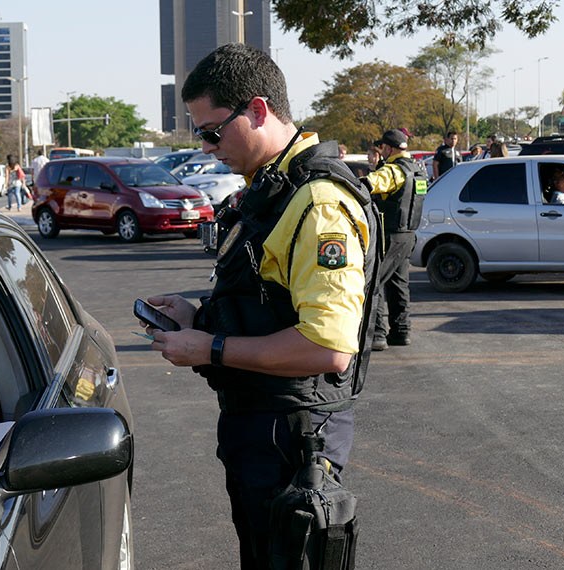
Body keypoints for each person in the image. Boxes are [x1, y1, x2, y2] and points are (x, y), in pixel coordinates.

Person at [140, 44, 379, 569]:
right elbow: (267, 303)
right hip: (264, 430)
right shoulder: (272, 191)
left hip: (293, 441)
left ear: (257, 110)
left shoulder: (318, 204)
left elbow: (328, 347)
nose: (205, 147)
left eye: (211, 131)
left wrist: (212, 347)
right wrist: (197, 316)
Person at [361, 129, 427, 351]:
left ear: (389, 149)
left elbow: (368, 185)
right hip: (409, 235)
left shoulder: (393, 171)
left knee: (374, 283)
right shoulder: (418, 170)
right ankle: (401, 332)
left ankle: (377, 335)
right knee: (399, 284)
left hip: (389, 234)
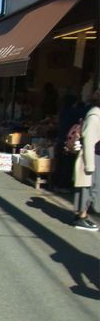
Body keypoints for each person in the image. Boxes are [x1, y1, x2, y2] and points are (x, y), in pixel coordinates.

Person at [72, 90, 100, 231]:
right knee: (87, 188)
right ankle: (81, 217)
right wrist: (89, 165)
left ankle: (84, 215)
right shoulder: (95, 116)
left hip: (95, 156)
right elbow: (89, 141)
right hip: (91, 157)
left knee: (91, 188)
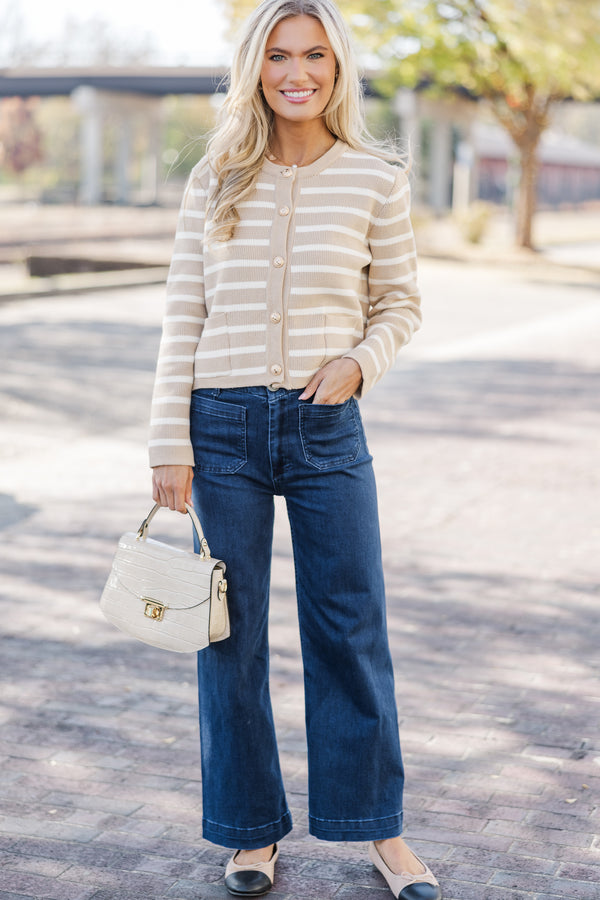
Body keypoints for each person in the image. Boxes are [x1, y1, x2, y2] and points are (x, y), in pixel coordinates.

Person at [149, 1, 441, 897]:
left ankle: (379, 831)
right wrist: (168, 438)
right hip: (222, 428)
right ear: (256, 67)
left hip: (325, 425)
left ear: (338, 67)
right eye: (279, 56)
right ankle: (249, 834)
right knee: (228, 638)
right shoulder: (218, 176)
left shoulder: (374, 179)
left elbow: (401, 303)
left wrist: (360, 361)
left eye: (314, 55)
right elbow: (182, 310)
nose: (297, 72)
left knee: (351, 627)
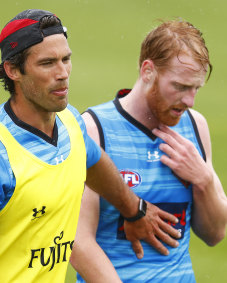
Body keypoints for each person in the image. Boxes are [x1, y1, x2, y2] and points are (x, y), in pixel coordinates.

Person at [0, 10, 182, 283]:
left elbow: (93, 162)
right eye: (47, 63)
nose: (62, 73)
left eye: (66, 60)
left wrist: (134, 209)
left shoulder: (70, 123)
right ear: (12, 70)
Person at [70, 20, 227, 282]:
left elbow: (215, 234)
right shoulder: (94, 128)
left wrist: (204, 180)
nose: (189, 101)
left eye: (195, 88)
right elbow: (78, 242)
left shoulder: (195, 126)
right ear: (148, 71)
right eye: (179, 86)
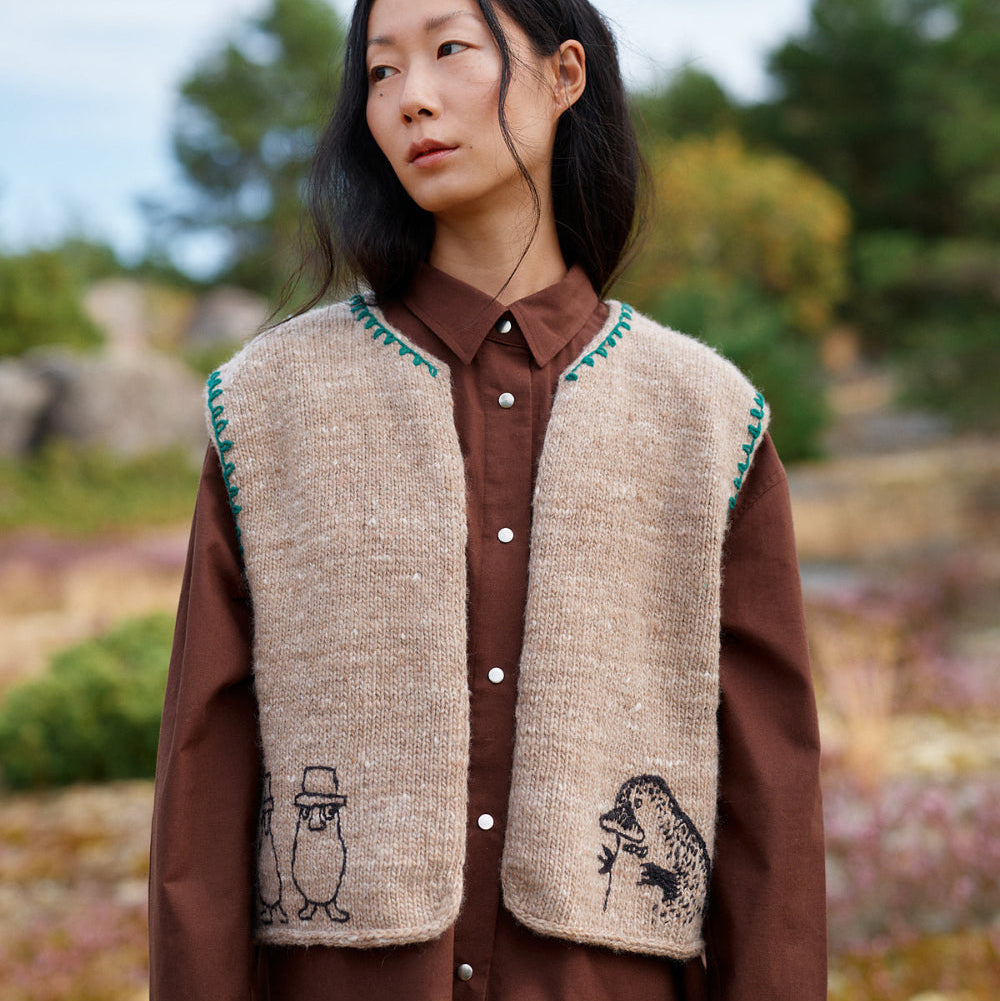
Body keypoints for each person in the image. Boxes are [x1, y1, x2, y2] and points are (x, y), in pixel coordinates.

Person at [148, 0, 827, 998]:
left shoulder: (706, 418)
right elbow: (204, 787)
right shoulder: (271, 406)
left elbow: (770, 804)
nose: (410, 98)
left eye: (449, 50)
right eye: (379, 72)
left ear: (562, 75)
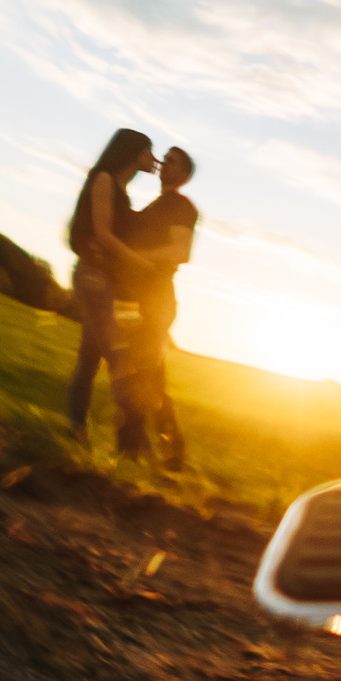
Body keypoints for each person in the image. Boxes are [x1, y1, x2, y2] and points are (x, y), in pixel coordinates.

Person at [66, 128, 155, 435]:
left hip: (103, 278)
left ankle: (75, 428)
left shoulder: (121, 189)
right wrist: (140, 263)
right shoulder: (104, 180)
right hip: (93, 277)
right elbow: (103, 233)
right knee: (119, 356)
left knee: (89, 359)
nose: (153, 159)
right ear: (133, 152)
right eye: (148, 152)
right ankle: (134, 441)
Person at [112, 148, 197, 466]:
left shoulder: (182, 206)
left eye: (172, 160)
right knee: (136, 372)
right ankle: (149, 451)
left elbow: (180, 251)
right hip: (132, 298)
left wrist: (142, 256)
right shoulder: (157, 205)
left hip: (157, 298)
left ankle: (147, 452)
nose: (163, 162)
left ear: (185, 176)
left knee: (143, 374)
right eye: (164, 157)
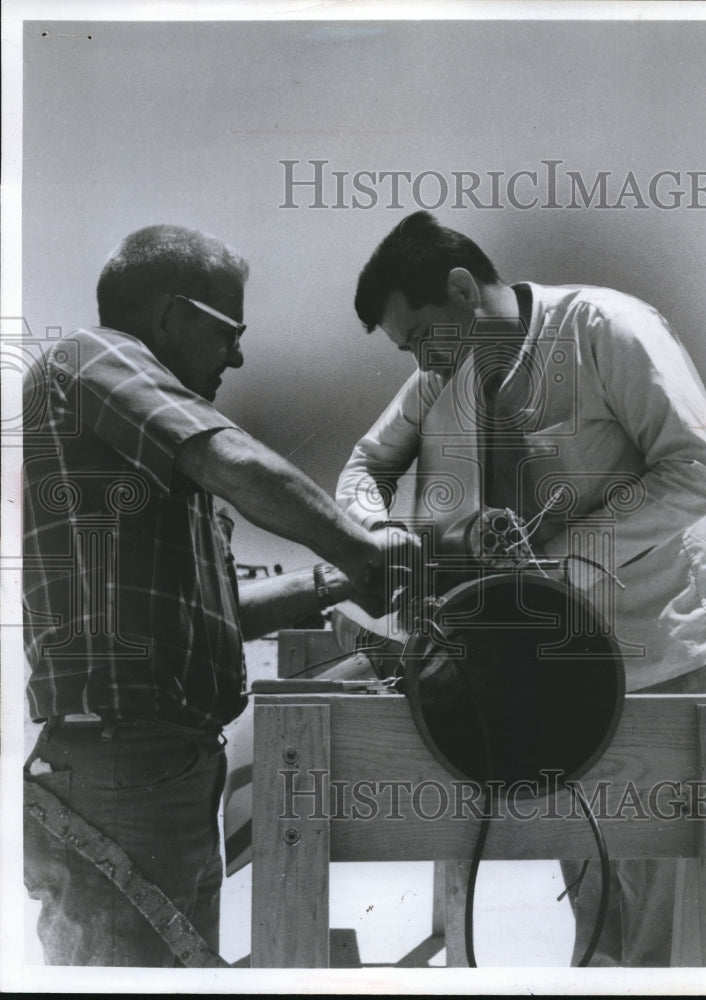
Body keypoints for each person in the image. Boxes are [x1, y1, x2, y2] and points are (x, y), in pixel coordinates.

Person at [335, 210, 706, 967]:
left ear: (461, 288)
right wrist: (379, 534)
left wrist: (563, 559)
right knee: (597, 918)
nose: (421, 362)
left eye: (423, 336)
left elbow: (699, 470)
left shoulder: (607, 328)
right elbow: (363, 469)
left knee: (674, 933)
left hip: (660, 655)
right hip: (550, 676)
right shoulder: (440, 372)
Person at [22, 223, 420, 967]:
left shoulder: (163, 463)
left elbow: (220, 612)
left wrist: (339, 580)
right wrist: (362, 551)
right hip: (123, 772)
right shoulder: (90, 357)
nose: (237, 355)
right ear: (171, 316)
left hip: (160, 771)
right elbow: (232, 457)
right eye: (228, 333)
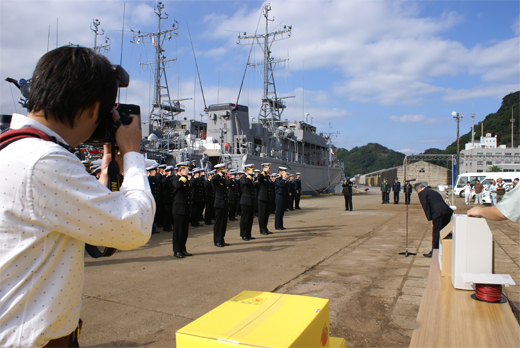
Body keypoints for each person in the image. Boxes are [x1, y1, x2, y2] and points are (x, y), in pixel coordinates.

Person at [0, 46, 155, 348]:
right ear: (91, 109)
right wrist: (133, 155)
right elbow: (134, 227)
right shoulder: (44, 161)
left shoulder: (11, 148)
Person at [415, 183, 453, 258]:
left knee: (436, 232)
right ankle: (444, 250)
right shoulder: (434, 192)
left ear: (418, 189)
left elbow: (425, 206)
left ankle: (434, 251)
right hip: (447, 211)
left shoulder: (422, 193)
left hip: (438, 213)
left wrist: (431, 218)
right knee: (444, 232)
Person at [171, 162, 193, 258]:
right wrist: (183, 179)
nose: (187, 171)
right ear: (180, 170)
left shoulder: (185, 180)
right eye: (186, 169)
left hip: (185, 208)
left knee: (184, 231)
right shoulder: (175, 178)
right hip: (178, 209)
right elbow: (177, 185)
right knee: (178, 231)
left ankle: (183, 249)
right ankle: (177, 250)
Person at [212, 164, 229, 247]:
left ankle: (221, 239)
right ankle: (217, 240)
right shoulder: (216, 179)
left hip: (224, 203)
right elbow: (213, 179)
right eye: (223, 169)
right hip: (219, 204)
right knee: (218, 223)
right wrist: (220, 173)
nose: (225, 170)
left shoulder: (222, 180)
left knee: (223, 223)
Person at [239, 164, 256, 241]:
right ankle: (243, 234)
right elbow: (244, 182)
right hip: (245, 201)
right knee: (244, 219)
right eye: (251, 170)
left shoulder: (250, 179)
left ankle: (248, 234)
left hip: (251, 201)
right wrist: (248, 177)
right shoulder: (243, 177)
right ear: (247, 170)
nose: (252, 171)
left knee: (250, 219)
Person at [257, 163, 272, 235]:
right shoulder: (262, 175)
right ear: (263, 168)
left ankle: (265, 228)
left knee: (266, 215)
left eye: (269, 168)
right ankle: (262, 229)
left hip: (267, 198)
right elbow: (259, 177)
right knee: (262, 215)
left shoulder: (267, 177)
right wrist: (264, 172)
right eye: (267, 168)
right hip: (262, 198)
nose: (269, 169)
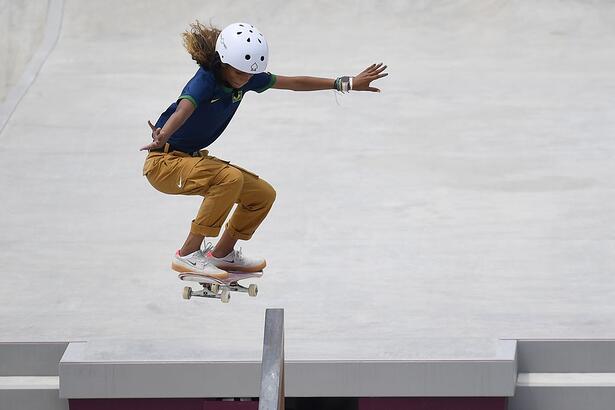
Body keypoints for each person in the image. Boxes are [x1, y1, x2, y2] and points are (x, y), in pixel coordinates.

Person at [141, 21, 388, 279]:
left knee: (261, 194)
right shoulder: (205, 81)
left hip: (190, 161)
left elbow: (294, 82)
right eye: (240, 74)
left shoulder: (244, 77)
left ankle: (223, 255)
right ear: (223, 63)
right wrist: (164, 134)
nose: (245, 80)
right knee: (229, 179)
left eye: (250, 74)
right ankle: (188, 255)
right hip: (164, 164)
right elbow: (184, 108)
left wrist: (344, 83)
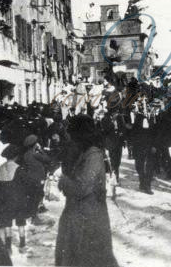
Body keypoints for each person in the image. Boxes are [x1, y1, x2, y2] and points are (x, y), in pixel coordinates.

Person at [56, 114, 118, 267]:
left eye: (71, 132)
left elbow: (83, 187)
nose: (68, 136)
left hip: (89, 218)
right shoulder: (84, 152)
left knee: (91, 257)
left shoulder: (93, 155)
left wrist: (62, 179)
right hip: (81, 215)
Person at [0, 144, 21, 256]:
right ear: (16, 156)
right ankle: (15, 245)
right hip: (14, 197)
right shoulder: (18, 168)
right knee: (16, 221)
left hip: (1, 197)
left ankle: (7, 246)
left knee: (6, 222)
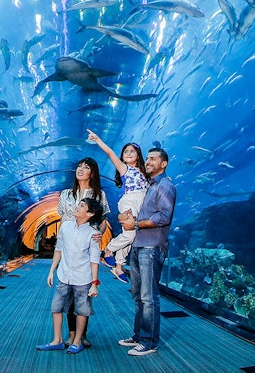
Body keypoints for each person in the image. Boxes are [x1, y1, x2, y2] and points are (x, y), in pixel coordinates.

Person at [117, 146, 176, 357]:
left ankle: (150, 341)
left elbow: (164, 217)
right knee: (138, 295)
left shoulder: (165, 186)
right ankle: (139, 335)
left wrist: (136, 225)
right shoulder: (149, 185)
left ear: (164, 163)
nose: (148, 162)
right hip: (139, 245)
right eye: (147, 159)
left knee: (149, 296)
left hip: (151, 246)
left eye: (153, 159)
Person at [36, 197, 104, 355]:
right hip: (64, 275)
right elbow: (58, 249)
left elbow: (94, 260)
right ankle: (57, 340)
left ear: (90, 213)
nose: (77, 207)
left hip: (83, 278)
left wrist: (94, 283)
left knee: (82, 310)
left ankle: (77, 341)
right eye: (78, 204)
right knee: (56, 308)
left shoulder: (92, 234)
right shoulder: (65, 226)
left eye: (82, 206)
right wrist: (51, 270)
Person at [56, 157, 111, 348]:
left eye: (86, 167)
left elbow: (102, 221)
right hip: (69, 247)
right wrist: (60, 244)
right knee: (67, 293)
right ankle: (72, 335)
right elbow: (63, 218)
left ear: (92, 173)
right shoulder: (65, 194)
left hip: (86, 249)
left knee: (84, 293)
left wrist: (99, 234)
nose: (80, 169)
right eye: (79, 166)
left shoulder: (99, 195)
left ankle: (81, 335)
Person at [86, 130, 149, 284]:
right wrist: (98, 139)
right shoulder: (124, 168)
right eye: (125, 151)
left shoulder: (144, 171)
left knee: (131, 237)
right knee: (130, 235)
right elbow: (109, 153)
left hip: (141, 203)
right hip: (130, 201)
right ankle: (108, 250)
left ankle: (119, 265)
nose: (128, 153)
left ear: (138, 155)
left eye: (132, 151)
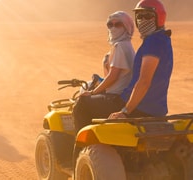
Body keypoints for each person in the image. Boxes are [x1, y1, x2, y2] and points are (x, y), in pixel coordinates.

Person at [73, 0, 173, 133]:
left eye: (148, 16)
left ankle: (83, 150)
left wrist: (125, 111)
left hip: (137, 106)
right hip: (156, 107)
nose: (142, 20)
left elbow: (144, 81)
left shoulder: (153, 41)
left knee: (82, 104)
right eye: (139, 16)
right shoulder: (163, 39)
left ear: (159, 17)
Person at [74, 11, 135, 132]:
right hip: (120, 96)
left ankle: (80, 145)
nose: (113, 28)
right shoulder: (126, 45)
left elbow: (113, 76)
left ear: (127, 26)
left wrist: (92, 93)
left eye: (118, 24)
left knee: (81, 104)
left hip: (115, 97)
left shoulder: (120, 46)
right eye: (110, 25)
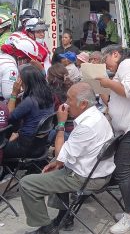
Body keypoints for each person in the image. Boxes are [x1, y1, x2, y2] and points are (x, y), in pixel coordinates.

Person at [19, 83, 115, 234]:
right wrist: (58, 163)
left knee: (27, 184)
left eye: (69, 99)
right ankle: (64, 216)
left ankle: (46, 229)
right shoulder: (97, 116)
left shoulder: (87, 125)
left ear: (83, 104)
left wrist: (61, 124)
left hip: (88, 178)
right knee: (55, 168)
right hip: (96, 171)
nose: (65, 104)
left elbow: (59, 156)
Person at [98, 45, 130, 233]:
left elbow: (128, 90)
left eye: (106, 60)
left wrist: (107, 82)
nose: (107, 65)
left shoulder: (128, 64)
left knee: (121, 169)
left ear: (115, 54)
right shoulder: (127, 65)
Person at [5, 65, 54, 160]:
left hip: (25, 147)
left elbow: (9, 117)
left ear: (27, 83)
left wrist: (14, 93)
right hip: (39, 145)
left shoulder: (30, 101)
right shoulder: (48, 96)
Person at [0, 32, 40, 100]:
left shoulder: (3, 57)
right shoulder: (10, 68)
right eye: (28, 61)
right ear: (20, 57)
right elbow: (8, 96)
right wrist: (27, 90)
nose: (28, 63)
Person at [47, 63, 74, 144]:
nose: (46, 77)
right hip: (74, 128)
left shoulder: (50, 93)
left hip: (61, 131)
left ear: (51, 77)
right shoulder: (73, 89)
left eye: (48, 75)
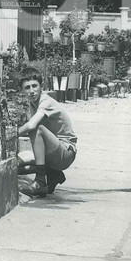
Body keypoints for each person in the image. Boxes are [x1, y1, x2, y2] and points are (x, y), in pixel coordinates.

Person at [15, 67, 77, 198]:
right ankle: (54, 175)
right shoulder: (33, 103)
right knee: (18, 165)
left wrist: (11, 134)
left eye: (34, 86)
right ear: (21, 90)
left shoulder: (45, 101)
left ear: (41, 86)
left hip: (66, 152)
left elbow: (32, 125)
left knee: (37, 129)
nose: (31, 91)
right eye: (27, 87)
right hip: (55, 151)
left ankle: (40, 182)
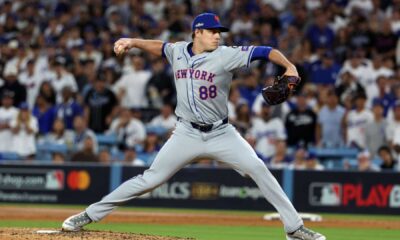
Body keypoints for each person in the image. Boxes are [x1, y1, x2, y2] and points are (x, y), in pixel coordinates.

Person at [62, 13, 325, 240]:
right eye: (213, 32)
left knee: (258, 168)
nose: (218, 36)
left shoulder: (226, 56)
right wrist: (132, 42)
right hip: (186, 132)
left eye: (219, 32)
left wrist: (289, 65)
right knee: (150, 179)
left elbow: (266, 51)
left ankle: (294, 228)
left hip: (222, 133)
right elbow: (160, 46)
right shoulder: (177, 50)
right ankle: (87, 215)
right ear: (197, 32)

——

Using the listing above, reproduce word for word every line from the one containing "right wrist: (362, 551)" through the one containing "right shoulder: (243, 177)". Pictures must be left out.

• [Your response]
right wrist: (362, 551)
right hip: (123, 772)
right shoulder: (90, 357)
nose: (237, 355)
right ear: (171, 316)
left hip: (160, 771)
right elbow: (232, 457)
right eye: (228, 333)
Body keypoints for each person in the image. Boxes are [x1, y1, x2, y2] and points are (x, y), in pixel coordinates.

Person at [0, 46, 155, 348]:
right ear: (91, 109)
right wrist: (133, 155)
right elbow: (134, 227)
right shoulder: (44, 161)
left shoulder: (11, 148)
Person at [415, 183, 453, 258]:
left knee: (436, 232)
right ankle: (444, 250)
right shoulder: (434, 192)
left ear: (418, 189)
left elbow: (425, 206)
left ankle: (434, 251)
right hip: (447, 211)
left shoulder: (422, 193)
left hip: (438, 213)
left wrist: (431, 218)
right knee: (444, 232)
Person at [171, 162, 193, 258]:
right wrist: (183, 179)
nose: (187, 171)
right ear: (180, 170)
left shoulder: (185, 180)
right eye: (186, 169)
left hip: (185, 208)
left knee: (184, 231)
right shoulder: (175, 178)
right hip: (178, 209)
right elbow: (177, 185)
right knee: (178, 231)
left ankle: (183, 249)
right ankle: (177, 250)
Person at [212, 164, 229, 247]:
left ankle: (221, 239)
right ankle: (217, 240)
right shoulder: (216, 179)
left hip: (224, 203)
right elbow: (213, 179)
right eye: (223, 169)
right hip: (219, 204)
right knee: (218, 223)
right wrist: (220, 173)
nose: (225, 170)
left shoulder: (222, 180)
left knee: (223, 223)
Person at [239, 164, 256, 241]:
right ankle: (243, 234)
right elbow: (244, 182)
right hip: (245, 201)
right knee: (244, 219)
right eye: (251, 170)
left shoulder: (250, 179)
left ankle: (248, 234)
left hip: (251, 201)
right wrist: (248, 177)
right shoulder: (243, 177)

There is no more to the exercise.